Todo aquel que hoy logre acceder al décimo piso del edificio puede encontrar, detrás de un vidrio y sobre una pared de intenso color rojo, los planos del edificio por los que, según me contaron, algunos arquitectos (argentinos pero también de otras latitudes, muchos provenientes de los países nórdicos) ofrecen lo que sea. Al lado también puede verse una enorme chapa de metal con el nombre de una de las exposiciones de la vieja mueblería, un retrato de su fundador y una especie de trofeo con forma de pala.Dos puertas llevan a las respectivas terrazas. Del lado izquierdo, la más chica contiene una ruidosa sala de máquinas y permite ver, casi en primer plano, el Palacio Barolo, la joya arquitectónica de Mario Palanti inspirada en La Divina Comedia. En el otro extremo, la terraza propiamente dicha mira al Obelisco, que parece estar casi al alcance de la mano. Aunque la vista aérea es un verdadero lujo (y mucho más preciado en una ciudad como Buenos Aires cuya planicie es, quizás, lo que más la separa de su tan mentado modelo europeo) el tamaño de los carteles publicitarios obstruye la visión. La historia misma de esos anuncios ofrece también un recorrido temporal: en 1983 un inmenso avión de Austral se salía del marco con su novedoso modelo super 80 de cabotaje que dejó de volar en 2012. También desfilaron por esos anuncios Crush, Sanyo y Knorr, avisos del Pro y alguna otra promesa de Messi con la camiseta argentina.
La vista, en definitiva, permite apreciar tanto la belleza porteña como el caos de su mezcolanza arquitectónica, la maraña de cables y el hollín de los tejados que se acumula como el malhumor de los porteños.
Miro en el celular una foto en blanco y negro de la inauguración de la avenida 9 de Julio en la que puede verse el chalet entre dos enormes antenas que esta especie de ciudadano Kane porteño había comprado y utilizaba para publicitar sus productos por la radio. Mientras una de las nietas de Díaz se ilusiona con poner algún día un hotel o restaurant de lujo en esta casa mítica, su hermana la trata de ingenua y lamenta que, a más de quince años de litigio, esta sociedad en comandita por acciones no pueda ponerse de acuerdo en nada, ni siquiera en venderla.
Desde la terraza puede verse también el interior de uno de los ambientes del chalet donde una silla mecedora parece hacer posible el oxímoron de relajarse en plena 9 de Julio. Si bien hoy nadie vive ahí adentro, en las últimas décadas fue alquilado por artistas como José Luis Perotta, fotógrafo destacado del rock nacional y autor, por ejemplo, de la imagen de tapa del disco Buen día día de Miguel Abuelo.

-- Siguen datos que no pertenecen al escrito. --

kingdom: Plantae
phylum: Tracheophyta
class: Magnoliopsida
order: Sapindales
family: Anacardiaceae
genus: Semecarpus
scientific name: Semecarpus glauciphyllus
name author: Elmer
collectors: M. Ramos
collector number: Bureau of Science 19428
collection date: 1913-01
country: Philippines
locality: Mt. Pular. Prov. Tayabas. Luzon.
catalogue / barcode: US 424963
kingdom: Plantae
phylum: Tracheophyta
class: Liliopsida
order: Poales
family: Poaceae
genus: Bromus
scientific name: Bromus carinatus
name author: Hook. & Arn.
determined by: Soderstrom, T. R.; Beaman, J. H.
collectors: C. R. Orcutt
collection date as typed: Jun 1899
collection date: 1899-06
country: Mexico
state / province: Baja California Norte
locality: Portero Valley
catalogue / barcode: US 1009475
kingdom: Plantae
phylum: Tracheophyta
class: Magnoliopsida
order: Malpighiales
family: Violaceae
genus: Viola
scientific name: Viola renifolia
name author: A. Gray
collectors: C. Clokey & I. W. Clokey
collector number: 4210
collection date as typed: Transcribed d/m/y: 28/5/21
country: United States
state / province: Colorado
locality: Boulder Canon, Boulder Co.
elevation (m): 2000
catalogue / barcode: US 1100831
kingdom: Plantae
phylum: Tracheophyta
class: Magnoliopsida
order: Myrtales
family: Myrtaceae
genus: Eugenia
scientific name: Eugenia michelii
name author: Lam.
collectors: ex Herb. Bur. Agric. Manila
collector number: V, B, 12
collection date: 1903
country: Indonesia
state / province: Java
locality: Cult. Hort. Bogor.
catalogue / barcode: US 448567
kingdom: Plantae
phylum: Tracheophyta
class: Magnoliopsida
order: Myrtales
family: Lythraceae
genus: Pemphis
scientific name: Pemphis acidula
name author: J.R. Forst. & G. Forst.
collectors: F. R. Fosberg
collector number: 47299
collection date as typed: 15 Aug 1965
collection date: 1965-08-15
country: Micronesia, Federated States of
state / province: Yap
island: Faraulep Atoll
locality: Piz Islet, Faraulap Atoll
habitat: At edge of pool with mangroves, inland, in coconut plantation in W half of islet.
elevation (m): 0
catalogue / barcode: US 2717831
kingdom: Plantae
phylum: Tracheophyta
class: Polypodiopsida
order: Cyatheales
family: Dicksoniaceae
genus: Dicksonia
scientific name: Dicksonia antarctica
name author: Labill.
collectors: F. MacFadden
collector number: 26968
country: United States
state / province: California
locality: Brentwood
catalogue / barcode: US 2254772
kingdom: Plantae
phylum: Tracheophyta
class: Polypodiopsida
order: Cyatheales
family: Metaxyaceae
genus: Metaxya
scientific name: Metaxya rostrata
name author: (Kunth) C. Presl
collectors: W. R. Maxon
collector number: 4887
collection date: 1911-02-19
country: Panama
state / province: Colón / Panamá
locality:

Mimí cuenta que una de las ventanas del chalet, hasta hace poco solía estar abierta, y entraban palomas haciendo verdaderos desastres. El techo a dos aguas parece confirmar la hipótesis de que Díaz se inspiró en las típicas casas marplatenses para mandar a construir esta –nunca mejor dicho– rara avis donde dormía la siesta antes de continuar la jornada laboral y regresar cada día a su hogar en Banfield.
Bajamos en el ascensor y, luego de una charla con las nietas de Rafael Díaz, vuelvo a ver la sonrisa de Willy. Justo cuando decido no molestarlo, insistiéndole con lo de la anécdota, él mismo me cuenta que ayer entró al edificio un brasileño. De forma tan natural que él pensó que trabajaba en alguna de las oficinas pero, después de unos minutos, volvió preguntando cómo tenía que hacer para subir a la terraza para ver el chalet. Willy le dijo que, lamentablemente, no podía hacerlo por tratarse de un lugar privado; el brasileño le retrucó que en Internet había leído que se podía entrar, y él había viajado especialmente al país para poder subir.
Si Internet lo decía, era legal, y él no tenía derecho a negarle el acceso.
Con esa evidencia se quedó insistiendo hasta que se hizo de noche.